My husband and I are permanent residents but not American citizens. We had a living trust created by an attorney in 1993 that's designed to create another trust when one of us dies. This second trust is supposed to save on estate taxes. Recently, we read on a probate-avoidance Web site that the IRS does not allow noncitizens to participate in these kinds of trusts. We consulted another attorney who said our estate plans were fine and that the information we got on the Internet was wrong.
You have two presumably knowledgeable attorneys who seem to have given you correct information and someone running a Web site who seems to be either aggressively ignorant or deliberately trying to mislead you.
It's true the rules of estate planning are different for noncitizens. You are allowed to leave a spouse who is a citizen an unlimited amount of money without paying estate taxes, because the assumption is that Uncle Sam will collect his due when the second spouse dies. The worry with noncitizen spouses is that they would take the money back to their home countries and the government wouldn't get to collect when they die.

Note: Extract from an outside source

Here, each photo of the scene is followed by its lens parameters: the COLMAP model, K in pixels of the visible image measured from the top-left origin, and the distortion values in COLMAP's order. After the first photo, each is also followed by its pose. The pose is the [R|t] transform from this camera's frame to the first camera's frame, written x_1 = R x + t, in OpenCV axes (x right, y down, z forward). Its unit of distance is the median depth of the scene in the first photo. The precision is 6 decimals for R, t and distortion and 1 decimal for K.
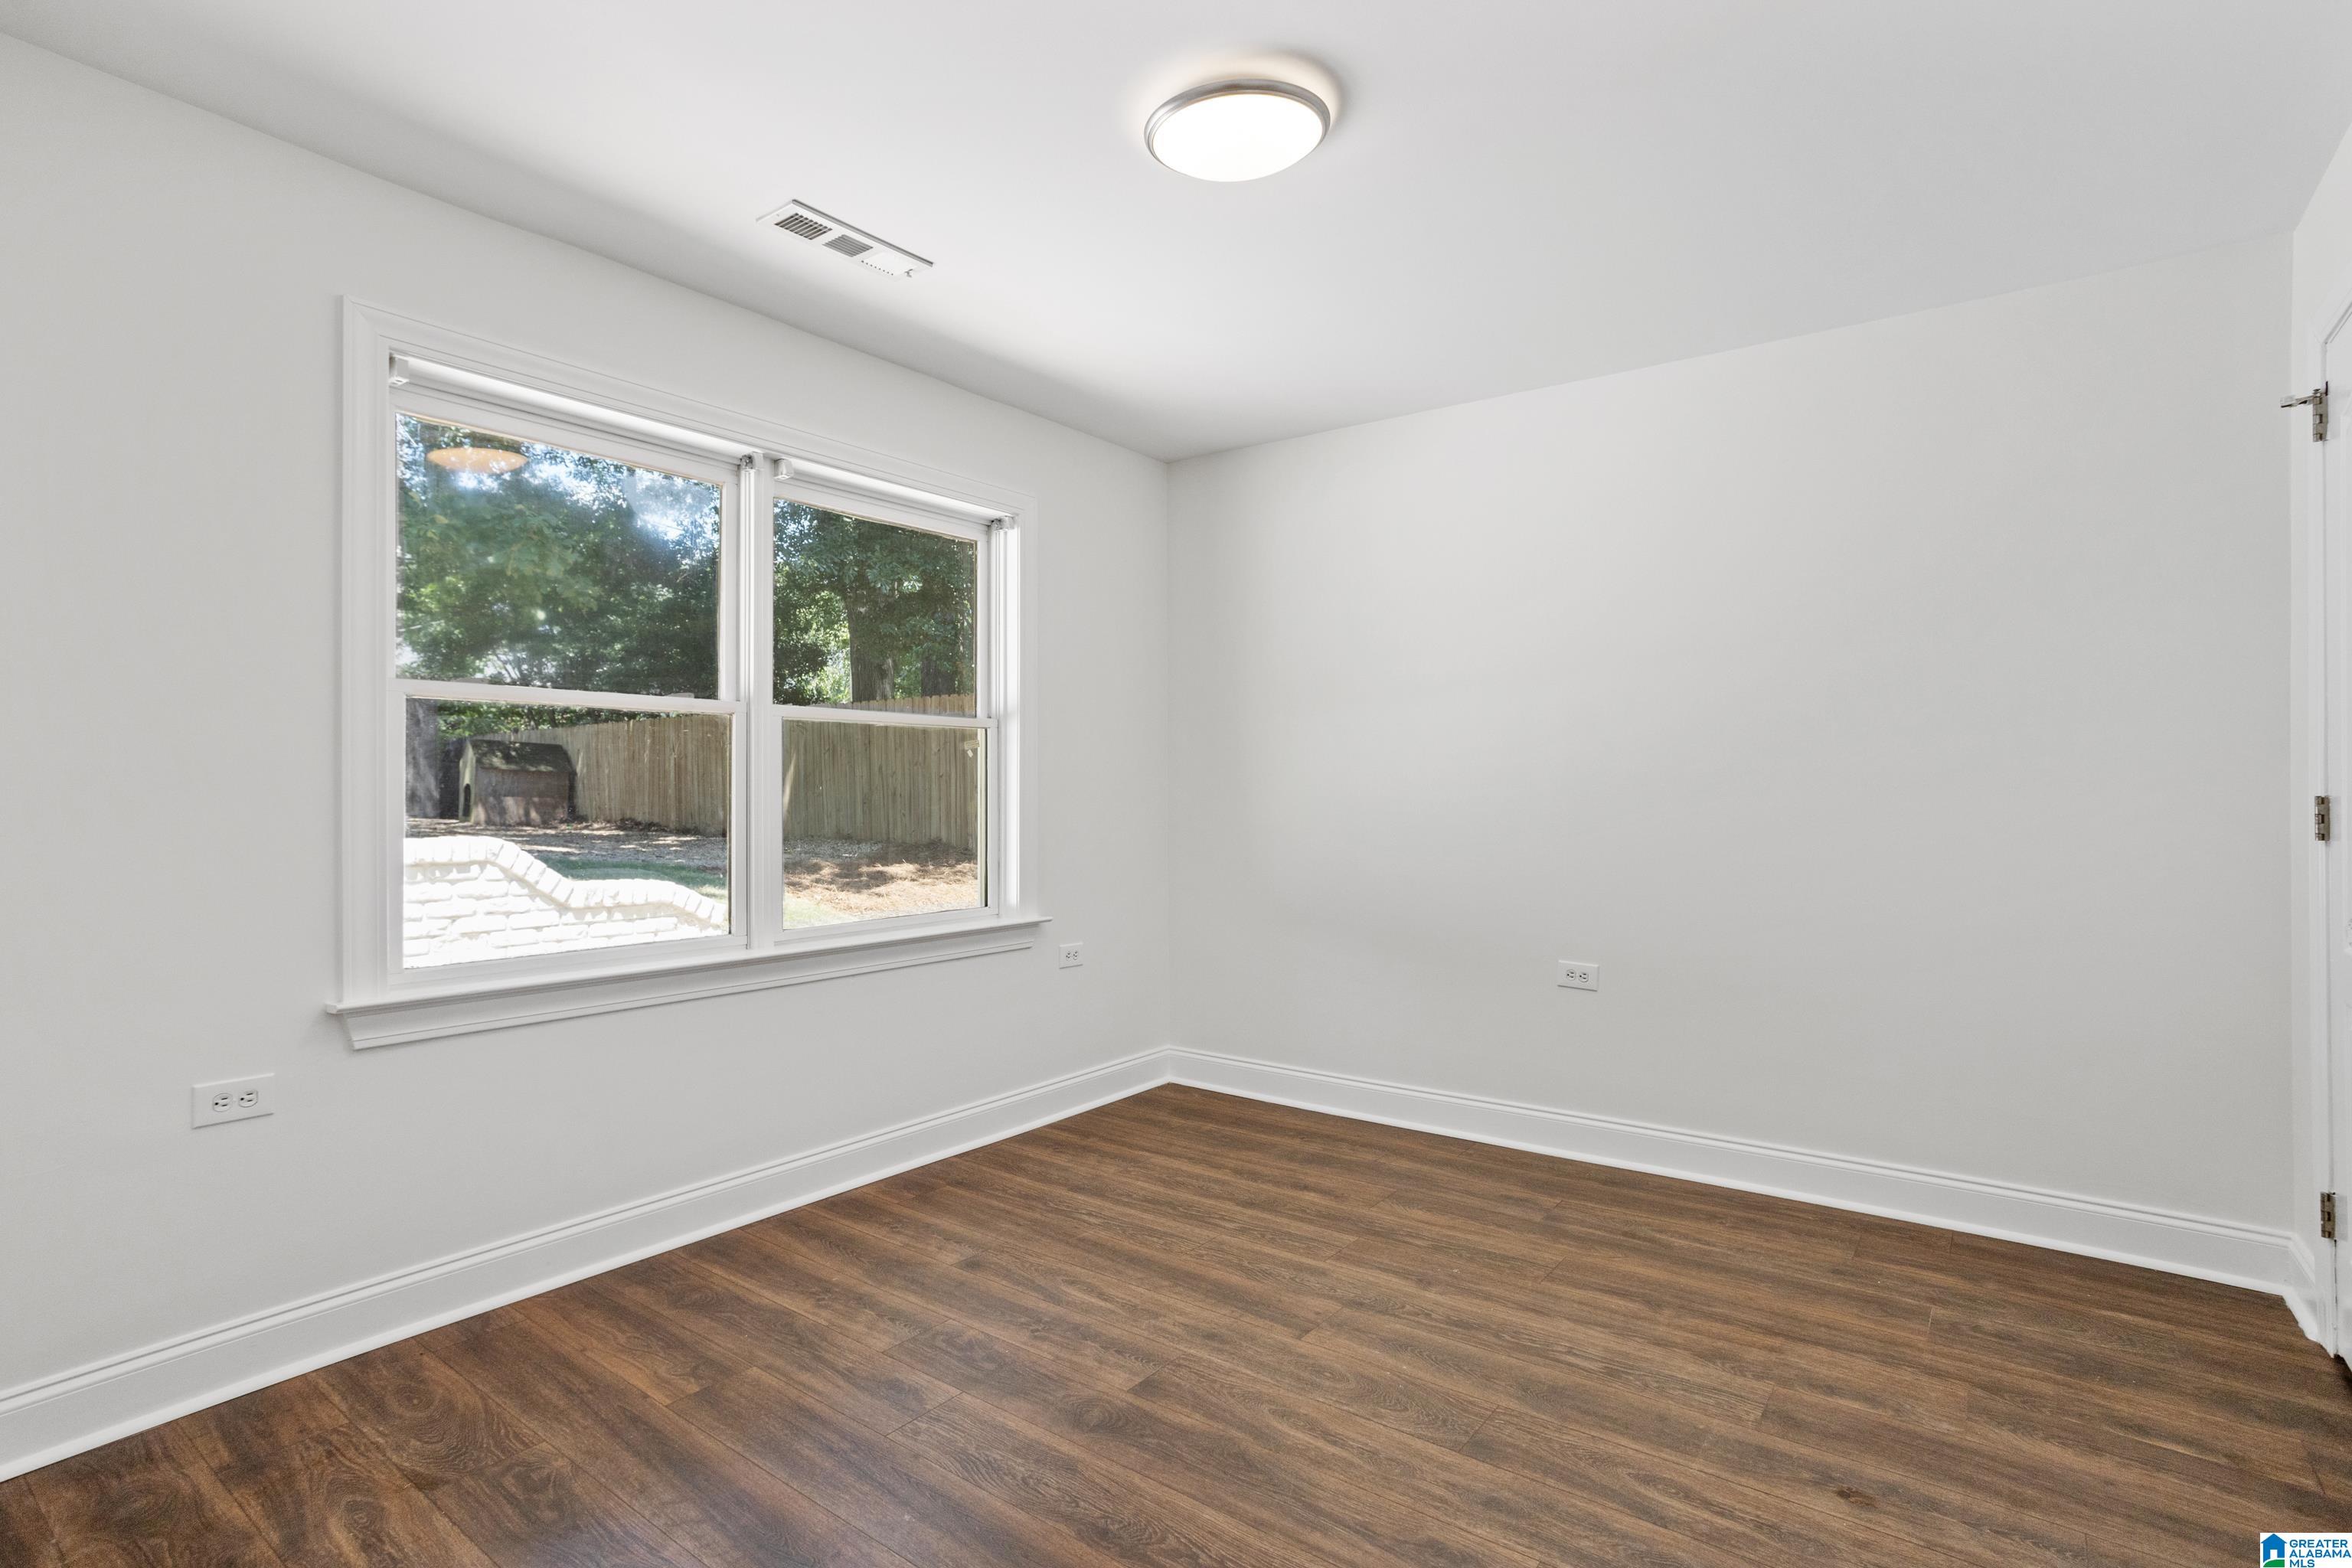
lens RADIAL K [[1143.9, 0, 1172.4], [0, 1143.9, 785.2], [0, 0, 1]] dist [-0.006424, 0.009150]
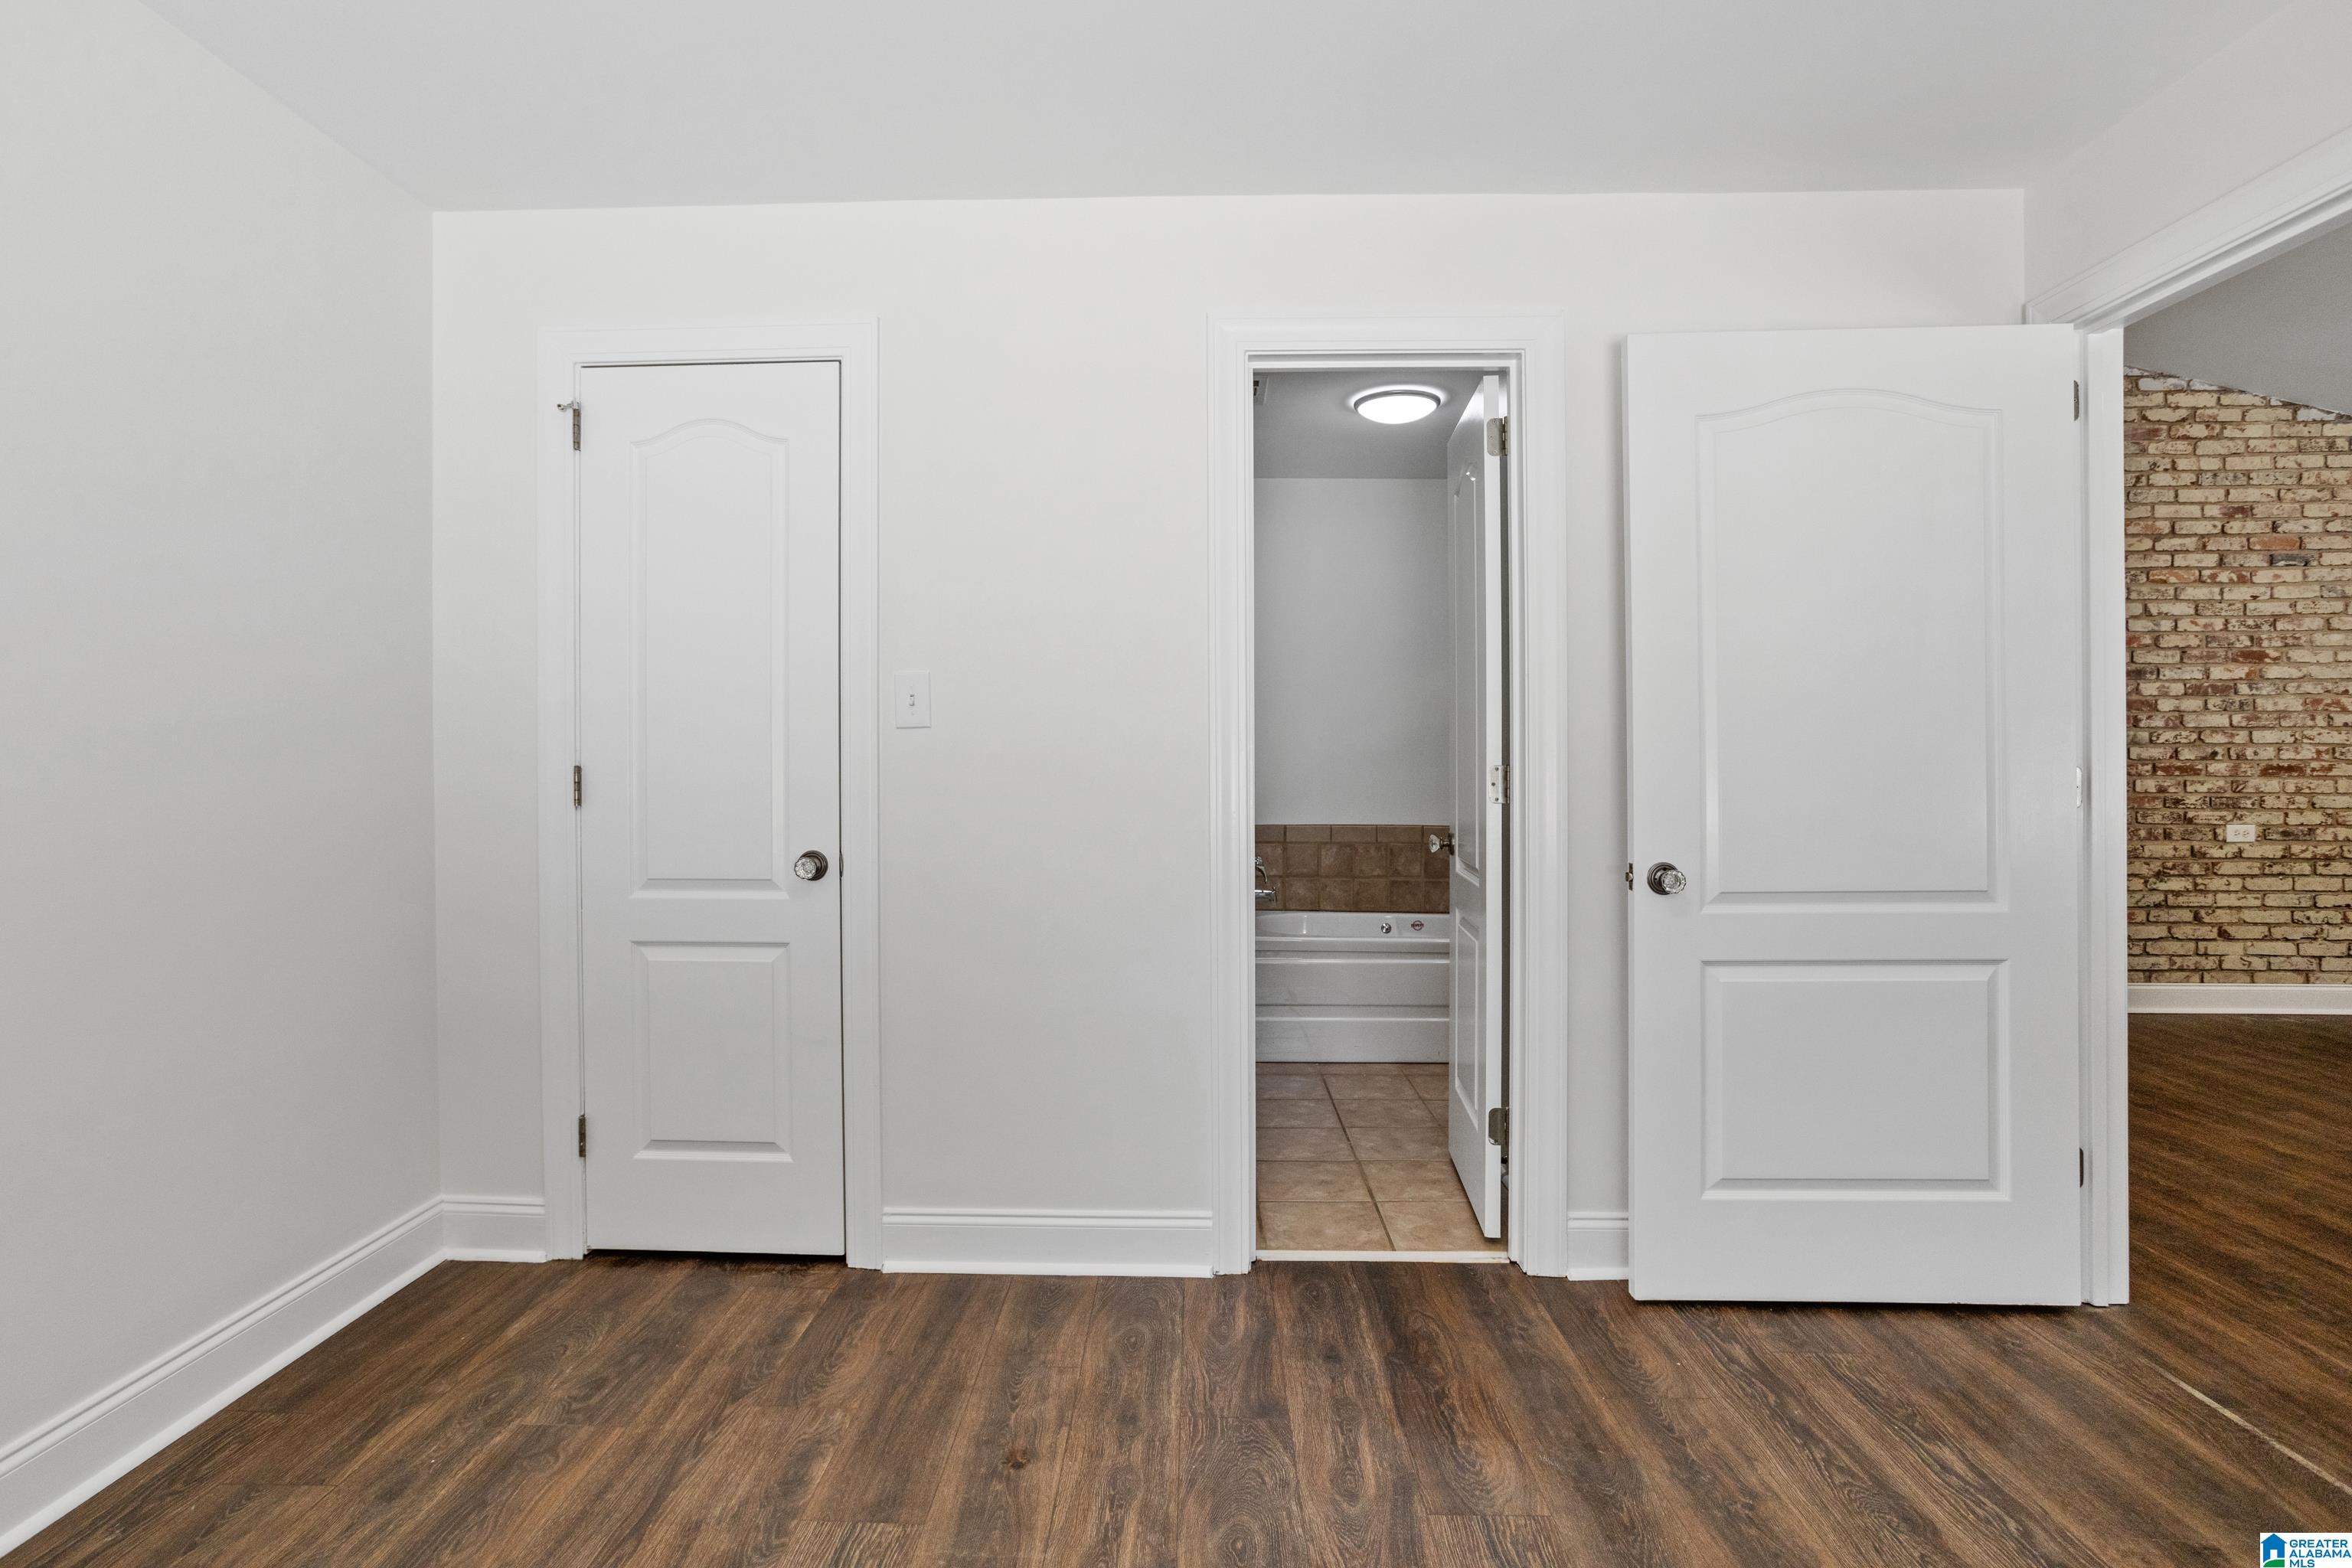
lens RADIAL K [[1143.9, 0, 1165.6], [0, 1143.9, 774.5], [0, 0, 1]] dist [-0.006424, 0.009150]
pose [[-0.567888, -0.013703, 0.822992, -0.244038], [-0.004015, 0.999896, 0.013878, 0.000436], [-0.823096, 0.004577, -0.567884, 1.179218]]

But you can still pass money to a noncitizen spouse through what's called a qualified domestic trust, or QDOT. The estate tax that would otherwise be assessed is deferred until the noncitizen spouse dies.
QDOTs must be drafted correctly or estate taxes will be due on the first death. It's smart to seek out an attorney who is a certified estate planning specialist to draft these documents. If the attorneys you consulted weren't such specialists and you're still worried about the validity of your documents, you can contact your local bar association for a referral to someone who is.